As Takeaway Washington Correspondent Todd Zwillich explains, Secretary of State John Kerry tried to delay the Senate report. When the Committee refused, the Obama Administration relented, claiming to "welcome" the release of the report while warning that it could damage U.S. relationships abroad.

As Zwillich explains, President George W. Bush continues to defend the CIA's actions during his Administration, describing the operatives involved as "patriots."

But not all lawmakers feel the same, including Senator Claire McCaskill (D-MO), who sits on the Senate Armed Services Committee.
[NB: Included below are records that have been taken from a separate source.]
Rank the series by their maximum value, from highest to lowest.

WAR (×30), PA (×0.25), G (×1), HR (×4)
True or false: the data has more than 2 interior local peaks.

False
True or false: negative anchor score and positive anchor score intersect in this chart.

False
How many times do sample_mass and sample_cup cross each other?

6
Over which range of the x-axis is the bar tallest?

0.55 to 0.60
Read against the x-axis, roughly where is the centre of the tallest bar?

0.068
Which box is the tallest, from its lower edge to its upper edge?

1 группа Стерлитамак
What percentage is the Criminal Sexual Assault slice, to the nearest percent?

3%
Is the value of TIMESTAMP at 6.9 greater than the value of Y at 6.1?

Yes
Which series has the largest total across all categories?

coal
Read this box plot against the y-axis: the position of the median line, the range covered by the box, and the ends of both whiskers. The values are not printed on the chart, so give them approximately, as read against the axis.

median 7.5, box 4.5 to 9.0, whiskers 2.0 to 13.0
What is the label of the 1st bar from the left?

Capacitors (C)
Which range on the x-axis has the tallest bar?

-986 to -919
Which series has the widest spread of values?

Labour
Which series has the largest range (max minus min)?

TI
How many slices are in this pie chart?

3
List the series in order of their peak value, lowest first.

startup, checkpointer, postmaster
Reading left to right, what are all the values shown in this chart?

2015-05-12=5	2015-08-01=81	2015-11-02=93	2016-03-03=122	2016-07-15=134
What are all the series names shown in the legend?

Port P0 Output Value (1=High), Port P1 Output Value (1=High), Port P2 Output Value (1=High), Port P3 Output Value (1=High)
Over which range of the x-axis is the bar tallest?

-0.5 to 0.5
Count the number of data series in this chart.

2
“[The report] exposes what the world already knows and that is that the United States engaged in torture, but my feeling about this is that this is a gut check moment for our democracy,” McCaskill told CBS This Morning. “The world knows we tortured. But does the world know yet that we’ll hold up our values and hold our government accountable?”

Last week, Secretary Kerry called Senator Dianne Feinstein, chair of the Senate Intelligence Committee, to warn her that the committee's report on CIA torture and rendition programs could have severe foreign policy consequences.

House Intelligence Committee Chair Mike Rogers echoed Kerry's concerns, telling CNN's Candy Crowley that releasing the report is a "terrible idea" that will "cause violence and deaths."

David Sanger, chief Washington correspondent for Takeaway partner The New York Times, examines the potential fallout from the Senate report on CIA torture and rendition during the Bush Administration. He explains that the U.S.'s legacy of torture has been used to fight terrorism abroad.